We never made it to Montreal nor Quebec City. Maybe next time.
Carmen’s education of Canada though was made complete with her introduction to Canadian Football. Football in the Philippines is of course soccer. She had no sense of ‘American Football’ but she was a quick study of Canadian Football, complete with the bus rides to the ball park, the pregame meal at my favourite local pub (Patty’s), the politely depressed Ottawa fans. She liked the stadium, she liked the big crowds, she liked the players, though wondered why many of them were black. Surprisingly she caught on quickly to the essence of the game: blocking, tackling, running, passing, catching and kicking; three ‘downs’ to make a ‘first down’ (ten yards or more) and a new set of ‘downs’; and if you didn’t you should punt the ball; or if close enough to the opponents end zone, you could try for a field goal; and of course the ‘touchdown’ (why is it called a touchdown?). She had trouble with the choice of convert (kick for 1 point from the 35, or cross the goal line from the 5 yard line for 2 points); she didn’t question the ‘rouge’ and I never had to explain the Safety Touch. Overall I was quite impressed; she was quicker than many of the Canadianwomen I had recently dated. She hadn’t nearly the insight that Marlene had, but Marlene had 50 years of exposure, having started learning about football when I played in high school.

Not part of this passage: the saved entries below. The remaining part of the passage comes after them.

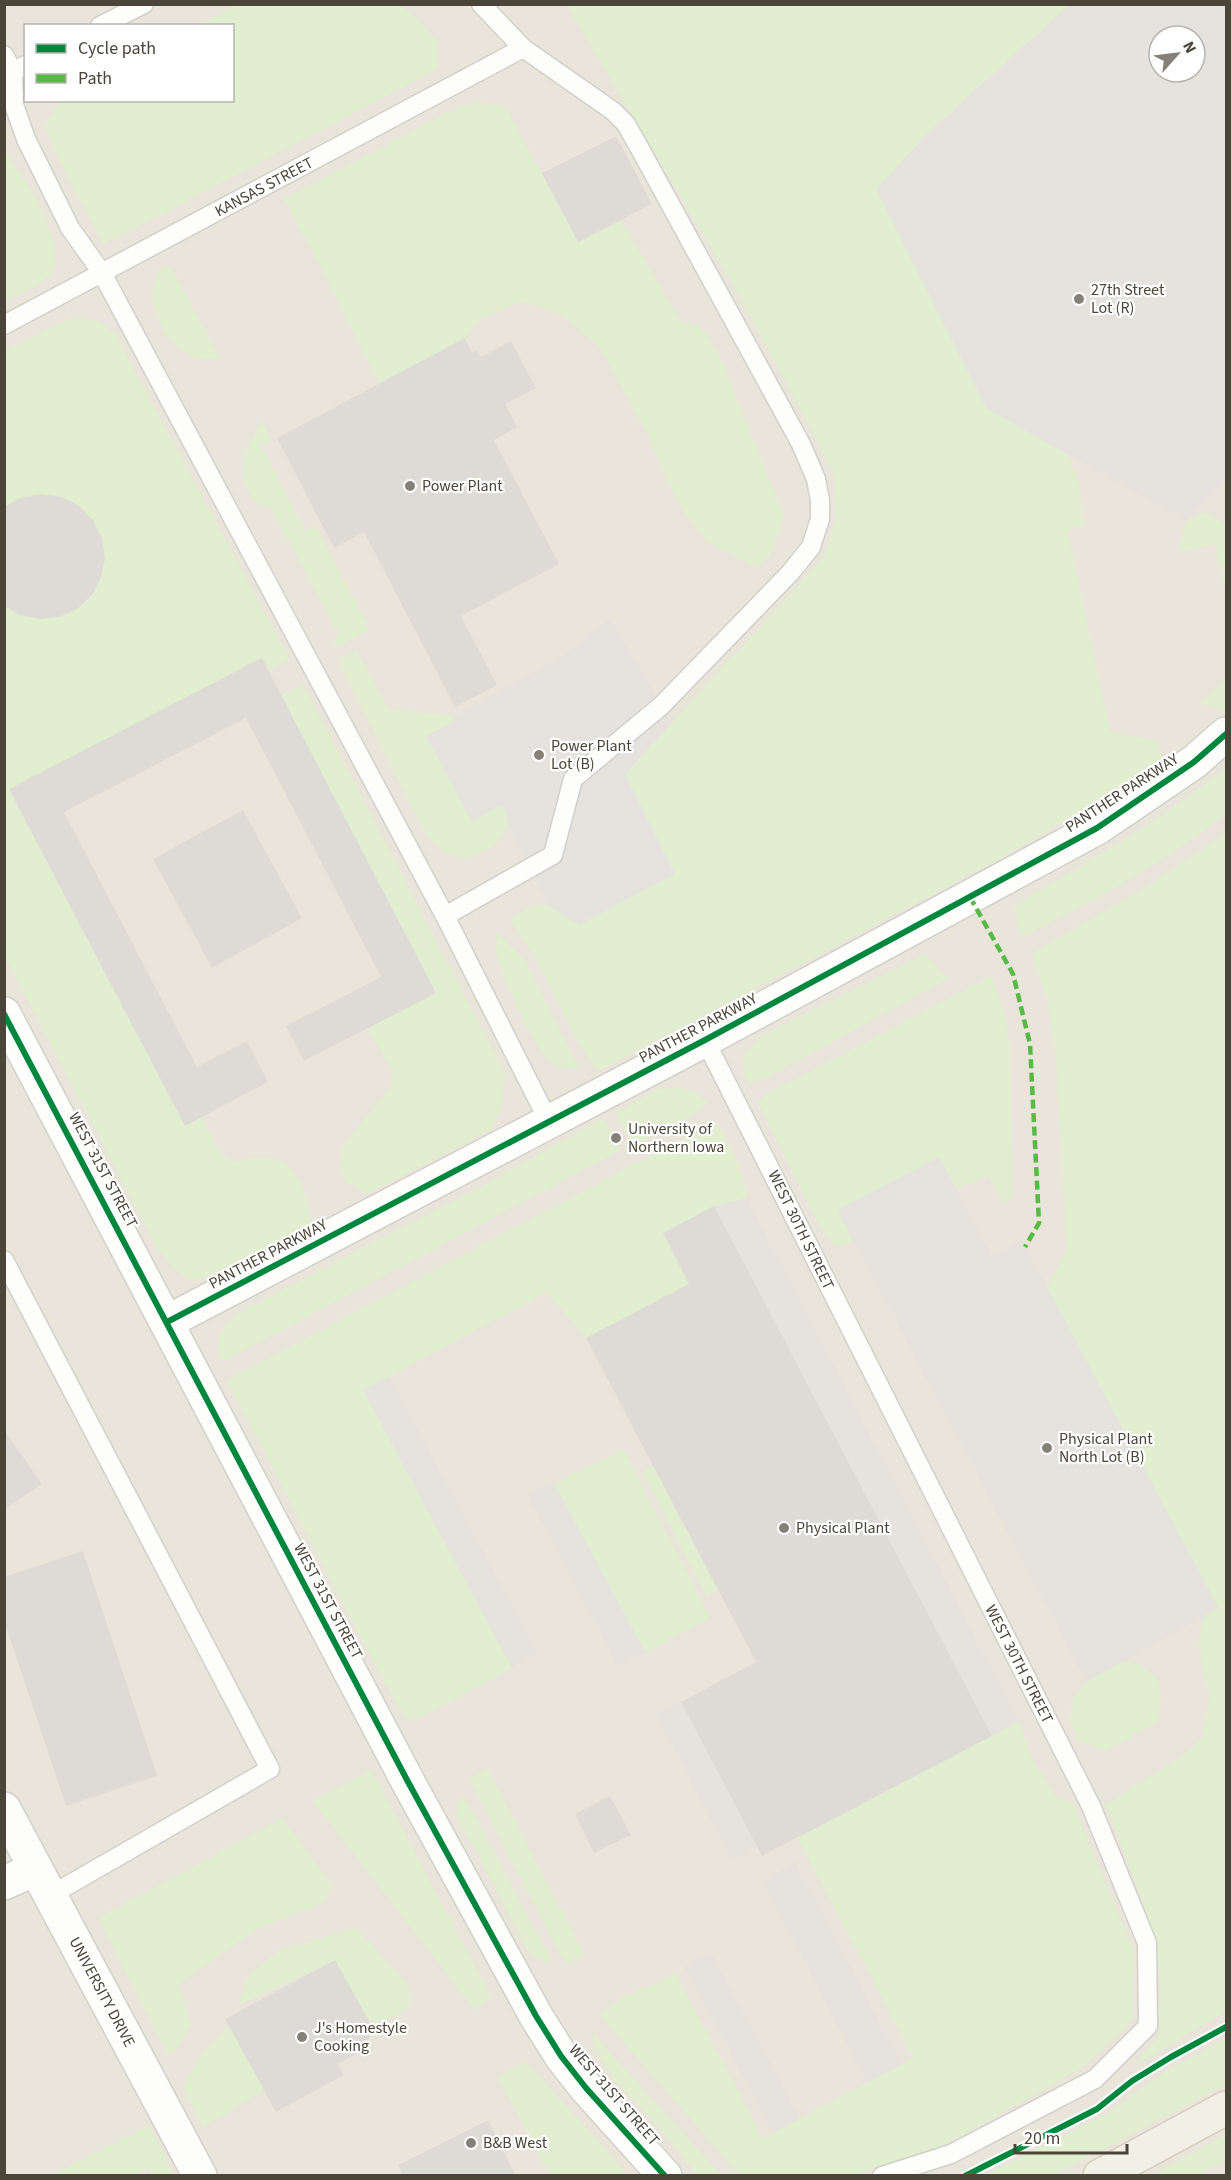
<svg xmlns="http://www.w3.org/2000/svg" width="1231" height="2180" font-family="'Source Sans 3',sans-serif">
<rect width="100%" height="100%" fill="#f4f2ee"/>
<path fill="#eae5da" fill-rule="evenodd" d="M5,5H1226V2175H5ZM26,26H232V100H26ZM1159,36H1195V72H1159Z"/>
<path fill="#e1eecf" d="M237,5H398L414,15L437,41V69L104,244L60,162L45,126L60,101L232,100V26L197,25Z
M567,5H1070L929,132L986,408L1068,455L1079,485L1083,526L1067,530L1110,732L1158,741L1163,761L1003,857L598,1071L577,1040L534,954L510,920C543,894 547,905 580,925L625,774L824,557L836,519L834,472L741,298Z
M477,102L502,106L509,114L578,242L621,221L681,322L701,327L718,353L784,516L770,556L756,567L706,541L679,505L647,432L600,348L563,315L523,301L482,317L465,338L379,383L329,282L284,199L458,107Z
M5,152C22,175 69,244 51,272C42,286 19,293 5,301Z
M169,266L173,271L219,358L198,359L177,348L164,332L151,297L158,271Z
M68,319C92,318 100,318 116,337L289,659L268,671L261,658L9,790L185,1126L202,1117L217,1150L234,1162C244,1160 257,1156 267,1158C301,1162 307,1194 310,1223C287,1236 216,1282 192,1279C178,1277 166,1258 158,1249L5,956V351Z
M262,421L271,439L260,444L305,531L316,526L369,629L345,643L332,647L338,632L271,508L255,504L244,482V455Z
M1204,513L1226,525V590L1215,544L1178,552L1187,521Z
M357,652L388,709L454,716L453,722L427,736L471,821L499,806L506,810L508,827L493,847L474,855L462,858L443,851L428,838L340,664L344,656Z
M1226,680V711L1200,703Z
M303,685L499,1062L505,1077L502,1103L490,1130L367,1193L344,1180L340,1163L343,1146L391,1087L393,1070L367,1029L436,992L281,696Z
M1226,768V814C1163,862 1093,902 1021,937L1014,905C1088,863 1160,821 1226,768Z
M1226,833V2011L1135,2066L1159,2035L1160,1974L1147,1913L1106,1804L1177,1760L1201,1739L1210,1699L1203,1669L1199,1642L1205,1616L1218,1607L1047,1288L1067,1247L1056,1059L1049,1007L1032,953L1140,891Z
M497,933L523,958L579,1068C570,1069 561,1069 552,1063C536,1053 503,977 497,956C495,949 497,940 497,933Z
M925,954L947,979L764,1079L748,1083L744,1072L743,1057L761,1036Z
M991,976L1002,1007L1010,1046L1012,1198L1003,1203L989,1176L955,1188L939,1157L837,1210L853,1240L838,1246L826,1236L816,1219L758,1102L767,1094Z
M672,1087C688,1087 696,1093 708,1103L693,1115L632,1146L616,1113L655,1091Z
M602,1119C610,1128 618,1139 620,1150L227,1359H219C217,1335 220,1328 238,1313L486,1184Z
M716,1121C728,1146 745,1170 747,1198L714,1206L663,1233L689,1284L586,1338L547,1292L363,1390L512,1668L413,1721L405,1717L383,1679L227,1380Z
M623,1450L710,1618L645,1652L554,1483Z
M653,1466L718,1590L707,1596L642,1472Z
M1122,1662C1160,1663 1165,1690 1158,1722L1104,1751L1079,1740L1070,1721L1073,1698L1086,1682Z
M1019,1721L1031,1757L1055,1796L1073,1804L1133,1950L1132,2021L1084,2066L960,2137L913,2159L852,2175H740L599,2014L621,1999L675,1974L763,2138L914,2058L798,1838Z
M487,1768L585,1956L568,1963L559,1952L470,1779Z
M371,1770L491,1997L475,2010L313,1801Z
M461,1797L467,1802L549,1957V1963L531,1956L457,1815V1805Z
M283,1818L331,1885L326,1901L258,1928L178,1984L191,2025L174,2053L168,2054L98,1918Z
M356,1928L409,1986V2008L372,2026L335,1960L239,2005L248,1976L279,1950Z
M229,2026L264,2090L203,2127L183,2087L198,2057Z
M594,2035L721,2175H698L658,2127L614,2079L597,2052L593,2042Z
M1226,2039V2084L1054,2175H985L1107,2113L1175,2066Z
M526,2062L610,2154L627,2175H550L498,2077Z
M149,2125L174,2175H153L149,2168L134,2175H51Z
M1226,2134V2160L1197,2175H1153Z"/>
<path fill="#e6e3df" fill-rule="evenodd" d="M1070,4L1226,5V477L1187,521L986,408L876,189L929,132ZM1159,36H1195V72H1159Z
M610,618L672,723L625,774L675,874L579,925L548,906L508,827L506,810L499,806L472,822L426,736L453,722L454,716L560,658Z
M939,1157L992,1256L1022,1240L1218,1607L1205,1616L1086,1682L837,1210Z
M747,1198L1019,1721L992,1736L714,1206Z
M389,1376L538,1653L512,1668L363,1390Z
M554,1483L645,1652L617,1666L527,1494Z
M681,1702L757,1847L732,1860L655,1714Z
M795,1861L902,2064L867,2083L762,1881Z
M711,1952L800,2118L773,2133L684,1967Z"/>
<path fill="#dedbd6" d="M616,136L652,204L578,242L542,173Z
M465,338L472,352L477,350L481,357L511,341L536,388L505,404L517,427L494,440L559,564L461,616L497,685L455,707L364,532L334,548L277,438Z
M41,494L62,497L79,506L93,520L102,538L105,558L101,577L92,595L77,609L59,617L40,619L20,615L4,606V507L20,498Z
M262,658L436,993L304,1061L286,1026L381,977L246,718L64,812L197,1067L247,1041L268,1082L185,1126L9,789Z
M243,810L302,918L212,968L153,859Z
M714,1206L992,1736L762,1856L681,1702L756,1662L586,1338L689,1284L663,1233Z
M4,1430L42,1484L4,1510Z
M83,1551L157,1776L66,1806L4,1621V1577Z
M610,1796L631,1835L594,1853L575,1814Z
M335,1960L372,2026L366,2049L338,2064L344,2075L276,2112L225,2019Z
M488,2120L516,2176H403L398,2165Z"/>
<g fill="none" stroke-linecap="round" stroke-linejoin="round">
<defs>
<path id="service" d="M100,26L144,4
M4,55L13,72
M26,65L13,72L14,105L26,139L70,228L102,273L445,916L549,1122
M4,325L523,48
M445,916L553,855L573,779L661,706L790,573L811,547L820,519V500L816,479L801,444L639,147L626,124L613,111L523,48L481,4
M705,1040L1091,1806L1147,1943L1148,2026L1095,2079L951,2154L882,2176
M4,1260L270,1769L51,1895"/>
<path id="minor" d="M4,1014L407,1780L536,2016L561,2056L586,2088L665,2176
M167,1322L705,1040L1097,828L1194,762L1226,734
M4,1809L200,2176
M4,1883L36,1869"/>
<path id="primary" d="M1100,2176L1226,2108"/>
</defs>
<use href="#service" stroke="#d2d0cb" stroke-width="21"/>
<use href="#minor" stroke="#d2d0cb" stroke-width="36"/>
<use href="#primary" stroke="#d6cebb" stroke-width="36"/>
<use href="#service" stroke="#fdfdfc" stroke-width="18"/>
<use href="#minor" stroke="#fdfdfc" stroke-width="33"/>
<use href="#primary" stroke="#f2efe6" stroke-width="33"/>
<path stroke="#58b947" stroke-width="4.5" stroke-dasharray="9 4.5" stroke-linecap="butt" d="M970,897L1013,974L1030,1044L1039,1223L1025,1247"/>
<defs>
<path id="cycleway" d="M4,1014L407,1780L536,2016L561,2056L586,2088L665,2176
M167,1322L705,1040L1097,828L1194,762L1226,734
M965,2176L1097,2109L1132,2081L1171,2057L1226,2027"/>
</defs>
<use href="#cycleway" stroke="#fff" stroke-width="10"/>
<use href="#cycleway" stroke="#00873e" stroke-width="6"/>
</g>
<g fill="#868178" stroke="#fff" stroke-width="2">
<circle cx="1079" cy="299" r="6"/>
<circle cx="410" cy="486" r="6"/>
<circle cx="539" cy="755" r="6"/>
<circle cx="616" cy="1138" r="6"/>
<circle cx="1047" cy="1448" r="6"/>
<circle cx="784" cy="1528" r="6"/>
<circle cx="302" cy="2037" r="6"/>
<circle cx="471" cy="2143" r="6"/>
</g>
<g text-anchor="middle" dominant-baseline="central" stroke-width="4.5" stroke-linejoin="round" paint-order="stroke">
<g font-size="16" fill="#4b4439" stroke="#fff">
<text transform="translate(264 187) rotate(-28)">KANSAS STREET</text>
<text transform="translate(1122 793) rotate(-33)">PANTHER PARKWAY</text>
<text transform="translate(698 1028) rotate(-28)">PANTHER PARKWAY</text>
<text transform="translate(103 1170) rotate(62)">WEST 31ST STREET</text>
<text transform="translate(801 1230) rotate(64)">WEST 30TH STREET</text>
<text transform="translate(268 1254) rotate(-28)">PANTHER PARKWAY</text>
<text transform="translate(328 1601) rotate(62)">WEST 31ST STREET</text>
<text transform="translate(1019 1664) rotate(63)">WEST 30TH STREET</text>
<text transform="translate(102 1992) rotate(62)">UNIVERSITY DRIVE</text>
<text transform="translate(614 2095) rotate(49)">WEST 31ST STREET</text>
</g>
<g font-size="16" fill="#4b4439" stroke="#fff" text-anchor="start">
<text x="1091" y="290">27th Street<tspan x="1091" dy="18">Lot (R)</tspan></text>
<text x="422" y="486">Power Plant</text>
<text x="551" y="746">Power Plant<tspan x="551" dy="18">Lot (B)</tspan></text>
<text x="628" y="1129">University of<tspan x="628" dy="18">Northern Iowa</tspan></text>
<text x="1059" y="1439">Physical Plant<tspan x="1059" dy="18">North Lot (B)</tspan></text>
<text x="796" y="1528">Physical Plant</text>
<text x="314" y="2028">J's Homestyle<tspan x="314" dy="18">Cooking</tspan></text>
<text x="483" y="2143">B&amp;B West</text>
</g>
</g>
<rect width="1231" height="2180" fill="none" stroke="#4b4439" stroke-width="12"/>
<rect x="24" y="24" width="210" height="78" fill="#ffffff" stroke="#b7b4b0" stroke-width="1.5"/>
<rect x="36" y="44" width="30" height="9" fill="#00873e" stroke="#b7b4b0" stroke-width="1.5"/>
<text x="78" y="54" font-size="18" fill="#4b4439">Cycle path</text>
<rect x="36" y="74" width="30" height="9" fill="#58b947" stroke="#b7b4b0" stroke-width="1.5"/>
<text x="78" y="84" font-size="18" fill="#4b4439">Path</text>
<g transform="translate(1177 54) rotate(62)"><circle r="28" fill="#ffffff" stroke="#b7b4b0" stroke-width="1.5"/>
<path d="M0-4.5L10 22L0 15L-10 22Z" fill="#868178"/>
<text y="-9" font-size="16" font-weight="bold" text-anchor="middle" fill="#4b4439">N</text>
</g>
<path d="M1015 2144v9h112v-9" fill="none" stroke="#4b4439" stroke-width="3"/>
<text x="1024" y="2144" font-size="18" fill="#4b4439" stroke="#ffffff" stroke-width="4.5" paint-order="stroke">20 m</text>
</svg>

For the most part Carmen absorbed all this Canadiana in relative quiet. The only thing she was loud about was cheering for the white team when they made a big play. She never quite accepted that the home team (Ottawa RedBlacks) always wore black and it was the visiting team wearing the white jerseys. She had a natural preference for white. Besides, she’d say, your team are losers! And she was right. Ottawa went 3 and 15 that year and got worse and worse as the year went by.
I guess I can’t question her judgment on that score.